What the task asks:
Present every row below as a numbered list, leaving out blank lines.

[Rows excerpted from a collection]
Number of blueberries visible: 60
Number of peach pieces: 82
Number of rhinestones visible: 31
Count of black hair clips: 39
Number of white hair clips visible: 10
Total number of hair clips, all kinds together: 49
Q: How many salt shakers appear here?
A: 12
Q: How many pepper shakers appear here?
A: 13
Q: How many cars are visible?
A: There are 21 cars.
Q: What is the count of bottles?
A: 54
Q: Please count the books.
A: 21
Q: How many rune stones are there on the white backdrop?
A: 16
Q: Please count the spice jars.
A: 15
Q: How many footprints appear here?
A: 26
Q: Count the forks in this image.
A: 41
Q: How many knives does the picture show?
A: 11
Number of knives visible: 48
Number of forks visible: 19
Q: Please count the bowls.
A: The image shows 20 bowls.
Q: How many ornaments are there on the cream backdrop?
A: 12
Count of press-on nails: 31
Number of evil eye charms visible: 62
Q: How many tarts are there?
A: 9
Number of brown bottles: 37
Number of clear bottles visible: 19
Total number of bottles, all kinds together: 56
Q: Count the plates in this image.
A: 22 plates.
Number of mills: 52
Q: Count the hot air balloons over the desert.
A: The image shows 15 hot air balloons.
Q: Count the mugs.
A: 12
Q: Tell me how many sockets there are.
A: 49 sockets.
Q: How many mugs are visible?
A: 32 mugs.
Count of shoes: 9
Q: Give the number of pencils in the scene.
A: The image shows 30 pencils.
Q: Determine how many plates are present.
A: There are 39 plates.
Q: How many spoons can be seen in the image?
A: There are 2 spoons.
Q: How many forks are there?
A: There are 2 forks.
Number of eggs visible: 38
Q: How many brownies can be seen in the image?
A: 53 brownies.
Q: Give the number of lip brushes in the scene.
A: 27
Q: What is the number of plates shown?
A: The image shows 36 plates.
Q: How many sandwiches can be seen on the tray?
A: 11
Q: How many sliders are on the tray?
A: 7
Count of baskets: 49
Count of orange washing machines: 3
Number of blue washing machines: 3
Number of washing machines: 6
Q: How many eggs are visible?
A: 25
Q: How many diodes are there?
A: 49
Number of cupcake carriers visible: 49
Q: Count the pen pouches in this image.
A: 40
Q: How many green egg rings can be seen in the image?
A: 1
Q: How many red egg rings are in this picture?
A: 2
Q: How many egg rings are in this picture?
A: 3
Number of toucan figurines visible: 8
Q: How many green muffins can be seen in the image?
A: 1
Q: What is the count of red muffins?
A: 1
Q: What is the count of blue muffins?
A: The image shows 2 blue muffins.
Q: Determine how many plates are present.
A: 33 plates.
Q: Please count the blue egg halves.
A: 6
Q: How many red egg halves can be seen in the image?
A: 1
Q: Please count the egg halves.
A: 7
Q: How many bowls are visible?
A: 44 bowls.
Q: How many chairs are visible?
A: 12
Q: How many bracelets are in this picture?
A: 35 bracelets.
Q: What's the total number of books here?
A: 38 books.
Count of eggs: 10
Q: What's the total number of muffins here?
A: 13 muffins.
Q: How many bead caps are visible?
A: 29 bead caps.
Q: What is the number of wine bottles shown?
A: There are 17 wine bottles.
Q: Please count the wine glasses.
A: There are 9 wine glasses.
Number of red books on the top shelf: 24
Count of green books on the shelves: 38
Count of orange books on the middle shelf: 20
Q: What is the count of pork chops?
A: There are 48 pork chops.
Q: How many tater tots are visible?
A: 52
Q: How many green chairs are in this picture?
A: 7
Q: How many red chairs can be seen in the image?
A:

Finished task:
1. Number of blueberries visible: 60
2. Number of peach pieces: 82
3. Number of rhinestones visible: 31
4. Count of black hair clips: 39
5. Number of white hair clips visible: 10
6. Total number of hair clips, all kinds together: 49
7. Q: How many salt shakers appear here?
8. A: 12
9. Q: How many pepper shakers appear here?
10. A: 13
11. Q: How many cars are visible?
12. A: There are 21 cars.
13. Q: What is the count of bottles?
14. A: 54
15. Q: Please count the books.
16. A: 21
17. Q: How many rune stones are there on the white backdrop?
18. A: 16
19. Q: Please count the spice jars.
20. A: 15
21. Q: How many footprints appear here?
22. A: 26
23. Q: Count the forks in this image.
24. A: 41
25. Q: How many knives does the picture show?
26. A: 11
27. Number of knives visible: 48
28. Number of forks visible: 19
29. Q: Please count the bowls.
30. A: The image shows 20 bowls.
31. Q: How many ornaments are there on the cream backdrop?
32. A: 12
33. Count of press-on nails: 31
34. Number of evil eye charms visible: 62
35. Q: How many tarts are there?
36. A: 9
37. Number of brown bottles: 37
38. Number of clear bottles visible: 19
39. Total number of bottles, all kinds together: 56
40. Q: Count the plates in this image.
41. A: 22 plates.
42. Number of mills: 52
43. Q: Count the hot air balloons over the desert.
44. A: The image shows 15 hot air balloons.
45. Q: Count the mugs.
46. A: 12
47. Q: Tell me how many sockets there are.
48. A: 49 sockets.
49. Q: How many mugs are visible?
50. A: 32 mugs.
51. Count of shoes: 9
52. Q: Give the number of pencils in the scene.
53. A: The image shows 30 pencils.
54. Q: Determine how many plates are present.
55. A: There are 39 plates.
56. Q: How many spoons can be seen in the image?
57. A: There are 2 spoons.
58. Q: How many forks are there?
59. A: There are 2 forks.
60. Number of eggs visible: 38
61. Q: How many brownies can be seen in the image?
62. A: 53 brownies.
63. Q: Give the number of lip brushes in the scene.
64. A: 27
65. Q: What is the number of plates shown?
66. A: The image shows 36 plates.
67. Q: How many sandwiches can be seen on the tray?
68. A: 11
69. Q: How many sliders are on the tray?
70. A: 7
71. Count of baskets: 49
72. Count of orange washing machines: 3
73. Number of blue washing machines: 3
74. Number of washing machines: 6
75. Q: How many eggs are visible?
76. A: 25
77. Q: How many diodes are there?
78. A: 49
79. Number of cupcake carriers visible: 49
80. Q: Count the pen pouches in this image.
81. A: 40
82. Q: How many green egg rings can be seen in the image?
83. A: 1
84. Q: How many red egg rings are in this picture?
85. A: 2
86. Q: How many egg rings are in this picture?
87. A: 3
88. Number of toucan figurines visible: 8
89. Q: How many green muffins can be seen in the image?
90. A: 1
91. Q: What is the count of red muffins?
92. A: 1
93. Q: What is the count of blue muffins?
94. A: The image shows 2 blue muffins.
95. Q: Determine how many plates are present.
96. A: 33 plates.
97. Q: Please count the blue egg halves.
98. A: 6
99. Q: How many red egg halves can be seen in the image?
100. A: 1
101. Q: Please count the egg halves.
102. A: 7
103. Q: How many bowls are visible?
104. A: 44 bowls.
105. Q: How many chairs are visible?
106. A: 12
107. Q: How many bracelets are in this picture?
108. A: 35 bracelets.
109. Q: What's the total number of books here?
110. A: 38 books.
111. Count of eggs: 10
112. Q: What's the total number of muffins here?
113. A: 13 muffins.
114. Q: How many bead caps are visible?
115. A: 29 bead caps.
116. Q: What is the number of wine bottles shown?
117. A: There are 17 wine bottles.
118. Q: Please count the wine glasses.
119. A: There are 9 wine glasses.
120. Number of red books on the top shelf: 24
121. Count of green books on the shelves: 38
122. Count of orange books on the middle shelf: 20
123. Q: What is the count of pork chops?
124. A: There are 48 pork chops.
125. Q: How many tater tots are visible?
126. A: 52
127. Q: How many green chairs are in this picture?
128. A: 7
129. Q: How many red chairs can be seen in the image?
130. A:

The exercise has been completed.